Private equity fees are fairest of any asset class despite SEC scrutiny
Private equity fees are among the fairest in the asset management industry and wholly transparent, and it is unlikely the Securities and Exchange Commission (SEC) will find any transgressions with the fee structure.
A speech in May 2014 by Andrew Bowden, director of the Office of Compliance Inspections and Examinations at the SEC, identified potential conflicts of interest between private equity firms and their investors over fees, expenses and portfolio company valuations. There are concerns at the SEC that some private equity shops are charging investors unfairly for expenses.
“Private equity fees are fair, in that the manager does not get paid until profits are actually realised. Unlike other asset classes, high-water marks are subject to an eight per-cent hurdle, which never changes meaning the investor gets the best deal,” said David Bailey, founder of Augentius, a London-based private equity fund administrator.
The SEC has recently been questioning private equity managers about their deals and fees dating all the way back to 2007. There is speculation the US regulator could clamp down on private equity fees following its announcement back in 2013 that it would be reviewing the fees and expenses’ policies at hedge funds amid concerns that travel and entertainment costs, which should be borne by the 2% management fee, were in fact being charged to end investors.

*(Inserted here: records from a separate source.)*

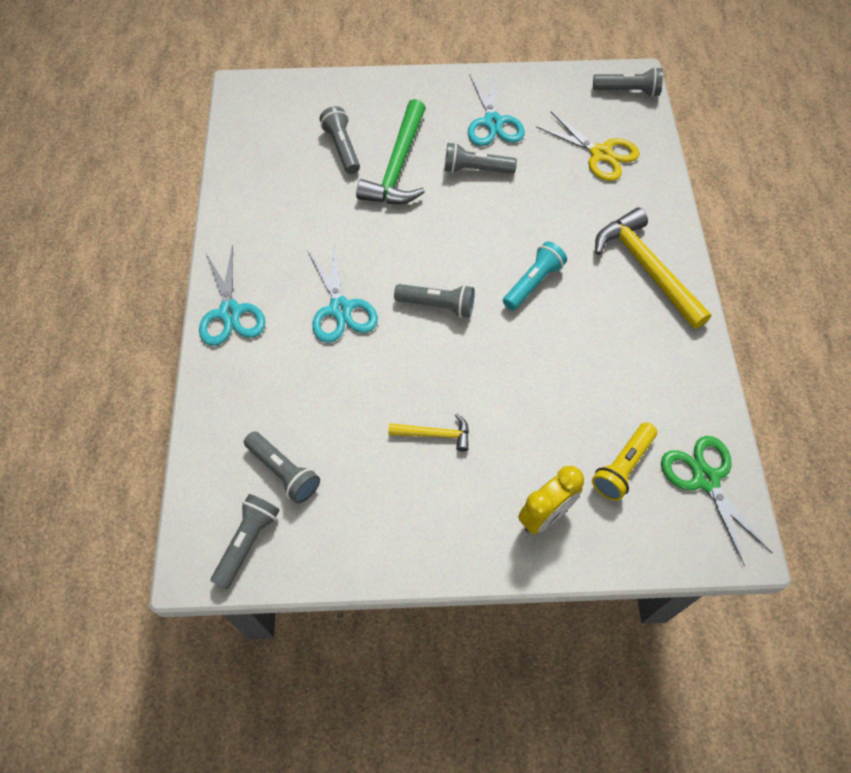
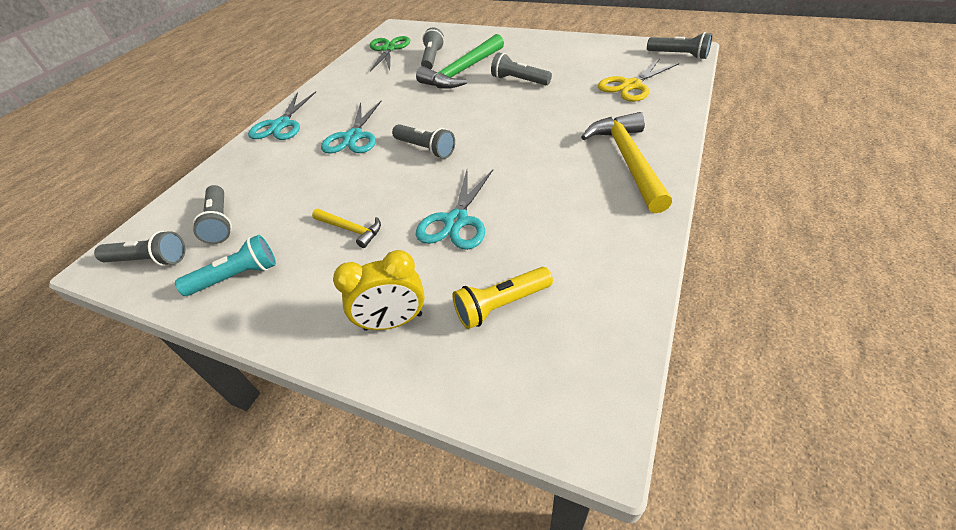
camera: 30 degrees right, 15 degrees down
grey flashlight [211,494,279,589] -> grey flashlight turned 45 degrees clockwise [94,231,186,266]
turquoise scissors [468,74,525,146] -> turquoise scissors moved to [416,170,493,250]
turquoise flashlight [503,241,567,310] -> turquoise flashlight moved to [175,235,276,296]
yellow scissors [536,112,640,181] -> yellow scissors turned 75 degrees clockwise [598,59,679,102]
green scissors [661,436,772,566] -> green scissors moved to [370,36,410,72]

Since the SEC’s announcement, a number of investors have reportedly been questioning their private equity managers about fees and expenses. “The bulk of private equity managers adhere to best practices. In addition, the new managers, which are likely to be subject to the most scrutiny, are the ones who are taking best practices towards fees and expenses the most seriously. Otherwise, they would struggle to raise meaningful capital,” explained Bailey.
Despite this, private equity fees do continue to be a source of contention for some limited partners (LPs). A survey by data provider Preqin found management fees to be the top area of concern for investors when polled on issues surrounding fund terms and conditions. Fifty-six per-cent of investors believed the management fee at private equity managers needed to be changed. This was trailed at 29% by disquiet that general partners (GPs) did not invest enough of their net worth into their funds.
However, the bulk of investors (76%) told Preqin that LP and GP interests were firmly aligned, compared with 23% who felt the polar opposite. This is a marked improvement from previous years. In 2012, 67% of respondents said GP and LP interests were aligned, while this stood at a mere 47% in 2011.